« Rendez-vous avec Gilles »
J.-G. Linder | Au Caveau du Cœur d’Or à Chexbres, l’Association du Vieux Lavaux a invité le public à (re)découvrir Gilles (†1982), né Jean Villard à Montreux en 1895. Le conférencier Grégoire Montangero et les Swinging Bikinis interprétant à 4 voix des chansons de Gilles ont ravivé le souvenir de cet homme de scène vaudois, au talent aussi exceptionnel qu’universel.

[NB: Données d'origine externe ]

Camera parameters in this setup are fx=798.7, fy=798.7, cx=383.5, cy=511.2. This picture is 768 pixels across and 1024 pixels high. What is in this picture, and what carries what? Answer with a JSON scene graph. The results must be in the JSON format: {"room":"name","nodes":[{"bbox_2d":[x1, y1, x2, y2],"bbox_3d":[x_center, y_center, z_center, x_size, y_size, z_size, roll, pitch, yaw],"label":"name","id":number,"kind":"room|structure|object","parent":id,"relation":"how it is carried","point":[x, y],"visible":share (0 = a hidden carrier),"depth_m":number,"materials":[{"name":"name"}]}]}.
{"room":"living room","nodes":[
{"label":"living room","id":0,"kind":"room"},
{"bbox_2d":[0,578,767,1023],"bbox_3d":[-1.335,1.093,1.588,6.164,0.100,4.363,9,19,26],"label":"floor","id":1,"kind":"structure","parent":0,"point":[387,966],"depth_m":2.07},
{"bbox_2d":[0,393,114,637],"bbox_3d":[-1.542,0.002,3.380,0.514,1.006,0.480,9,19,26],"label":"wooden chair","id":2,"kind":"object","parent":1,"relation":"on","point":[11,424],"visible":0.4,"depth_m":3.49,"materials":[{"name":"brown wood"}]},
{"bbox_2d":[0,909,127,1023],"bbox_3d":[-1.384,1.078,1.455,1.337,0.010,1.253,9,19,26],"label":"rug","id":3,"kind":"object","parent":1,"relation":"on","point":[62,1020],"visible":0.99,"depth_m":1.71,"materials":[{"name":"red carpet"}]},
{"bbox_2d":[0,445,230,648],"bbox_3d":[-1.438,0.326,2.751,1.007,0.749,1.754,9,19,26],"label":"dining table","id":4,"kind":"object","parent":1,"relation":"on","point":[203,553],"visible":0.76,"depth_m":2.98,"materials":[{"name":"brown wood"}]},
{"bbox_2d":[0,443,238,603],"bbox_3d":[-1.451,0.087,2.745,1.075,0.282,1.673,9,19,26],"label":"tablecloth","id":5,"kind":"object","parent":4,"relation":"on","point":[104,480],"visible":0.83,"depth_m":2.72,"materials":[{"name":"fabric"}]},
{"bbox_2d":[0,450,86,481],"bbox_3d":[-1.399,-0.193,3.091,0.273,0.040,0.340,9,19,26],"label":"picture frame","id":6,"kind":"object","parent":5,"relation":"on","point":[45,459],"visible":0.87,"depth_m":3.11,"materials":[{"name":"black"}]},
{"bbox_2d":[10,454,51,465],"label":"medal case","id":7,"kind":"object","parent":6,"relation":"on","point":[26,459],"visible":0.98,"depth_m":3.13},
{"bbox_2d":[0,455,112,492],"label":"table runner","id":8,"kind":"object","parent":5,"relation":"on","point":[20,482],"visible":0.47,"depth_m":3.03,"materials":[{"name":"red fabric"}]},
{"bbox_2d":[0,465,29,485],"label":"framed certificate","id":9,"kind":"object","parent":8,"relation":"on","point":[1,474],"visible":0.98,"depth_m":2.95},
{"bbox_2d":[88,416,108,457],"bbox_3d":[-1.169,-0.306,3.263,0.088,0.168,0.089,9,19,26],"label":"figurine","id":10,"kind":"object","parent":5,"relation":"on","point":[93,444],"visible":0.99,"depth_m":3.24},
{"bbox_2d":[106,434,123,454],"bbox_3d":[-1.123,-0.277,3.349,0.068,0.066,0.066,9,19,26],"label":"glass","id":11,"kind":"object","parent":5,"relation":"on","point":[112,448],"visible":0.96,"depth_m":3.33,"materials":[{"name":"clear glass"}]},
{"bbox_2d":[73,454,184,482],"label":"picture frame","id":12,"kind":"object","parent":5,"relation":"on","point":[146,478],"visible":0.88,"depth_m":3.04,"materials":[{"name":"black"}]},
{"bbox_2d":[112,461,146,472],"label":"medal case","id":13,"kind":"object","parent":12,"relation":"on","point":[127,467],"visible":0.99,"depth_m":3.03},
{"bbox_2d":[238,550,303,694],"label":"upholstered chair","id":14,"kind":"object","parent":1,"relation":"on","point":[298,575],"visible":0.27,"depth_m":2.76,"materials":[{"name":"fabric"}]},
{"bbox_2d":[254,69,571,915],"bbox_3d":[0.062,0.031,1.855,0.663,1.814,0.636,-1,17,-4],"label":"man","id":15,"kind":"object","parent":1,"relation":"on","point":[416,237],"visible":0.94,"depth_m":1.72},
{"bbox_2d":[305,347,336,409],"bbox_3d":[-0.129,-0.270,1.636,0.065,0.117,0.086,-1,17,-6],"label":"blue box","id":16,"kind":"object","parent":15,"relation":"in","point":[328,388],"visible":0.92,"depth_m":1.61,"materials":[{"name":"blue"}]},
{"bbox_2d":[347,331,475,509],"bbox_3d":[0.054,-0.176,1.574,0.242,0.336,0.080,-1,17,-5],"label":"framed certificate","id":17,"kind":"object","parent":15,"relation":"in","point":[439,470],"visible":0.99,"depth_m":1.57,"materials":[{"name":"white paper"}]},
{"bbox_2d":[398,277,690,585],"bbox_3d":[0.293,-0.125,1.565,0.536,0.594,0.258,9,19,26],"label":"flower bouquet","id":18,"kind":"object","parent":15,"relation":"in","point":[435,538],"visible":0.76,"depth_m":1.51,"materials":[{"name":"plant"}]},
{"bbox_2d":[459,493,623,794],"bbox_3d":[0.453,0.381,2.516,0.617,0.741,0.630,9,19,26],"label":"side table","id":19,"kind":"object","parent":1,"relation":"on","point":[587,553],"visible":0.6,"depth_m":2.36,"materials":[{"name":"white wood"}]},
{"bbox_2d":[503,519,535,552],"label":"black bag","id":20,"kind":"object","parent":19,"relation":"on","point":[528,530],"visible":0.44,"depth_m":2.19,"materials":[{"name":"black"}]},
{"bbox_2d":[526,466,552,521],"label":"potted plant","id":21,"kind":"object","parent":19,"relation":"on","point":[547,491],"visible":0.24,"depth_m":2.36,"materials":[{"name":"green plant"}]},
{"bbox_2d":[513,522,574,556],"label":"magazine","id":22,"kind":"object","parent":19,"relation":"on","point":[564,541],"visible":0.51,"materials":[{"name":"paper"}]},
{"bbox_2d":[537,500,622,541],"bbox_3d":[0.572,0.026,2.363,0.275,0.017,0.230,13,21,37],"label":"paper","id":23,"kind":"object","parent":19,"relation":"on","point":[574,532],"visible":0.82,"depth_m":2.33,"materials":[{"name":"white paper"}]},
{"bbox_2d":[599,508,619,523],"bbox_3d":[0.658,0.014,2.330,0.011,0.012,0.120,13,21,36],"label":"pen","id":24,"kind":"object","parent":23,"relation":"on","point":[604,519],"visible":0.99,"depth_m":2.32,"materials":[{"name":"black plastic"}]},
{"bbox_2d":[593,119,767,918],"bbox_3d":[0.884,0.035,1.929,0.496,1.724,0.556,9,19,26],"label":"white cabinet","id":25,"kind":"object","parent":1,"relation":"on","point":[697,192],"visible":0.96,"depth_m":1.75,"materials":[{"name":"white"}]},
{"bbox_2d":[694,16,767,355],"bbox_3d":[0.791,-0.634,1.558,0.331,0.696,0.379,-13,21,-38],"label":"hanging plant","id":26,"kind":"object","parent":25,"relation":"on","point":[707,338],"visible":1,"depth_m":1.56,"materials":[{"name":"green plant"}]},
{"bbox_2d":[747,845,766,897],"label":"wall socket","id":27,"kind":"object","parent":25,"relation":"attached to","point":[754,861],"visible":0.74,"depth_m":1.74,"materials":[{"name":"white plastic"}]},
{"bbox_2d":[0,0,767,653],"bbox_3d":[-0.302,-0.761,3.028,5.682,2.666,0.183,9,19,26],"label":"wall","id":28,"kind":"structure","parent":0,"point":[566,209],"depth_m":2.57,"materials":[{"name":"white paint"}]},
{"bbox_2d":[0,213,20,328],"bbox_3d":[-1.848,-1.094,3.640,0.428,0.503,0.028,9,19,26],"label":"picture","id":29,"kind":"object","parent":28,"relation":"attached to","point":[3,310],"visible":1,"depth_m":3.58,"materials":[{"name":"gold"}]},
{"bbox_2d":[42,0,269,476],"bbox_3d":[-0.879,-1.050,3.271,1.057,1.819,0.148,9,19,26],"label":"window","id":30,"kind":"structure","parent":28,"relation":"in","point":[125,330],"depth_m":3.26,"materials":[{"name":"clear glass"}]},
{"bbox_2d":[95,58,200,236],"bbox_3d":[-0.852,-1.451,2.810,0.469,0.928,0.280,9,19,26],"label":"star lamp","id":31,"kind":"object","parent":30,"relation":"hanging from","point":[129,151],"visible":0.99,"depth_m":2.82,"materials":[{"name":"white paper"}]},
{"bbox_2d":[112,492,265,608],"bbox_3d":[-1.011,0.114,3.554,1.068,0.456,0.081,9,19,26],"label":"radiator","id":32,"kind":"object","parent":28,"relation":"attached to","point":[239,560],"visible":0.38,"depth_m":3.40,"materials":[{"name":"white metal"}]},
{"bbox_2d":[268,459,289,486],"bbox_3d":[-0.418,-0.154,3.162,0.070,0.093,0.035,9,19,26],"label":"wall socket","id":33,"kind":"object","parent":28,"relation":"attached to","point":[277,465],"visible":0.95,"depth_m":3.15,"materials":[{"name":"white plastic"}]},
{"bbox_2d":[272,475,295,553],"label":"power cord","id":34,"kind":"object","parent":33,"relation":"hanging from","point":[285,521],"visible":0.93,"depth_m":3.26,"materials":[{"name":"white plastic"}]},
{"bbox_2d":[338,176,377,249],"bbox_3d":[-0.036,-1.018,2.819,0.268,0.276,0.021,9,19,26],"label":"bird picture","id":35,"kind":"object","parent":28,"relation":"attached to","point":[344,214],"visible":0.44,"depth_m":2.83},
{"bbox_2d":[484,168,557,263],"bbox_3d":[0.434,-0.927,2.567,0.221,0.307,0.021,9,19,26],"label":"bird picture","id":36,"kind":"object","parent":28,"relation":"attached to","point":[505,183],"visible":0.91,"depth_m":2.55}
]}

Jean Villard veut très tôt se vouer au théâtre et offre, une première fois, ses services à l’artiste parisien Jacques Copeau, fondateur du Théâtre du Vieux-Colombier (1913), qui ne peut alors donner suite à cette demande. Surprise toutefois en 1918 à Lausanne: Charles-Ferdinand Ramuz qui offre à Jean Villard le rôle du diable dans son livret L’Histoire du soldat sur une musique d’Igor Stravinski; mais la tournée est interrompue par l’épidémie de grippe espagnole.
Jean Villard se tourne à nouveau vers Copeau qui l’engage d’abord au Théâtre du Vieux-Colombier à Paris, puis en Bourgogne jusqu’en 1929. Les jeunes comédiens de la troupe, dont Jean Villard, s’émancipent peu à peu de leur maître Copeau; ils sont surnommés les copiaus par les Bourguignons. Dorénavant indépendants et de retour à Paris, Jean Villard – dit Gilles – et Aman Maistre – dit Julien – révolutionnent le spectacle des tours de chant; leur interprétation de la chanson subversive Dollars (1932), inattendue au Théâtre de l’Empire – comme Gilles lui-même l’a plus tard rapporté –, porte le duo au sommet de la notoriété; réinterprétée l’autre soir au Cœur d’Or, Dollars n’a toujours rien perdu de son impact!
Mobilisé en 1939, Gilles, dénoncé par certains services secrets comme bolchevik, entre au service de la radio avec pour mission de produire une chanson par semaine. En 1940 Edith Burger et lui fondent à Lausanne, à l’Hôtel de la Paix, le cabaret Au Coup de soleil, un lieu de liberté francophile et de résistance, où retentit bientôt le brûlot «antiboche» Les Conquérants – attentivement écouté à Chexbres, le 8 novembre dernier. A la mort prématurée de sa partenaire Edith, de nouveau à Paris (1947), Jean Villard se produit dans un troisième et dernier duo, Gilles et Urfer. A la fin des années 1950, Gilles et son épouse Evelyne achètent et transforment une maison de Saint-Saphorin qui marque le retour de Gilles en Suisse, dans sa région natale, où il continuera de chanter en duo avec Urfer.